━━ Data for review ━━
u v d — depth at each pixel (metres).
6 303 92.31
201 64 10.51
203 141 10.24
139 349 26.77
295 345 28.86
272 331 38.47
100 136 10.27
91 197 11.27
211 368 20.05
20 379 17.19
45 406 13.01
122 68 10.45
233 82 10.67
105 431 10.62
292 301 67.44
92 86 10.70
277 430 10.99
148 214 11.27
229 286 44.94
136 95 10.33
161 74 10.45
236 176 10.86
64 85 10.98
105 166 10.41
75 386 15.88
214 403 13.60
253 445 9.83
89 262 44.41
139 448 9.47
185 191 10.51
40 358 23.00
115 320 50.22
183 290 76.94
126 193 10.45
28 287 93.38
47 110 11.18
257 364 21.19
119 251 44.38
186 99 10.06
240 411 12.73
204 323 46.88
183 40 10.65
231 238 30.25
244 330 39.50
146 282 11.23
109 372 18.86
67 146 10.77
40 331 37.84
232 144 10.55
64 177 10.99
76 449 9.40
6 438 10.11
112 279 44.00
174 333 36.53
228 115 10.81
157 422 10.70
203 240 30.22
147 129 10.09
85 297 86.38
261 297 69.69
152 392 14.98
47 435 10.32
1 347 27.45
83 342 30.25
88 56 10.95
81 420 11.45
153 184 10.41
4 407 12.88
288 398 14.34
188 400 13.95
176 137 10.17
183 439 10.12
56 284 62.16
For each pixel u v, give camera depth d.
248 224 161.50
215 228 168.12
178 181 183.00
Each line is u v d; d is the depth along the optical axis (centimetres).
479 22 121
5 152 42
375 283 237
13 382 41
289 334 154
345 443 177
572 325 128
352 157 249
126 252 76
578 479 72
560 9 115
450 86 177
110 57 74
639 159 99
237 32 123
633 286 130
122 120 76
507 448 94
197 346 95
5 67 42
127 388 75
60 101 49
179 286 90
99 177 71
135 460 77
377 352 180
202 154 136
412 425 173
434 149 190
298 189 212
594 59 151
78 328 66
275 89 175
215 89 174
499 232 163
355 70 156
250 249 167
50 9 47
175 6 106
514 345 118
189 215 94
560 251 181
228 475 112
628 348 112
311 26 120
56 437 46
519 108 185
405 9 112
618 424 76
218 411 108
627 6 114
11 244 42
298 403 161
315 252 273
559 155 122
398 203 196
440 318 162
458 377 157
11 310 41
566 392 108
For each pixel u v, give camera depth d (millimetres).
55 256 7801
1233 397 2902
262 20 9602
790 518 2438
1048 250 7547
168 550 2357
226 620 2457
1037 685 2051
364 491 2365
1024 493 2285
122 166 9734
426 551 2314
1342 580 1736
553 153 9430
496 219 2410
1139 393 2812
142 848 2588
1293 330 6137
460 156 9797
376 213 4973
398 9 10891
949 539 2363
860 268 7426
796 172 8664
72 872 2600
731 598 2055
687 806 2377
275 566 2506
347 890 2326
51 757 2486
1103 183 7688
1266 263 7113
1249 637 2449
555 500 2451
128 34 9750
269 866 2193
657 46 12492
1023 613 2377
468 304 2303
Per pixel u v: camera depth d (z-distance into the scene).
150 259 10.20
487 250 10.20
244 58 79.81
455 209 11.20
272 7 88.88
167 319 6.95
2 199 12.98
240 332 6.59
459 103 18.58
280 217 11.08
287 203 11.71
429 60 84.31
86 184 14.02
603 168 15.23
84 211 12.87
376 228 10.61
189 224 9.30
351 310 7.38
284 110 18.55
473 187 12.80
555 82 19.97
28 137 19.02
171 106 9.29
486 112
━━━
Goal of the exercise —
Repeat, exactly and only, the lines above from the one containing "275 566 2506" through the end of the material.

Solution to this exercise —
275 566 2506
347 890 2326
51 757 2486
1103 183 7688
1266 263 7113
1249 637 2449
555 500 2451
128 34 9750
269 866 2193
657 46 12492
1023 613 2377
468 304 2303
Per pixel u v: camera depth d (z-distance into the scene).
150 259 10.20
487 250 10.20
244 58 79.81
455 209 11.20
272 7 88.88
167 319 6.95
2 199 12.98
240 332 6.59
459 103 18.58
280 217 11.08
287 203 11.71
429 60 84.31
86 184 14.02
603 168 15.23
84 211 12.87
376 228 10.61
189 224 9.30
351 310 7.38
284 110 18.55
473 187 12.80
555 82 19.97
28 137 19.02
171 106 9.29
486 112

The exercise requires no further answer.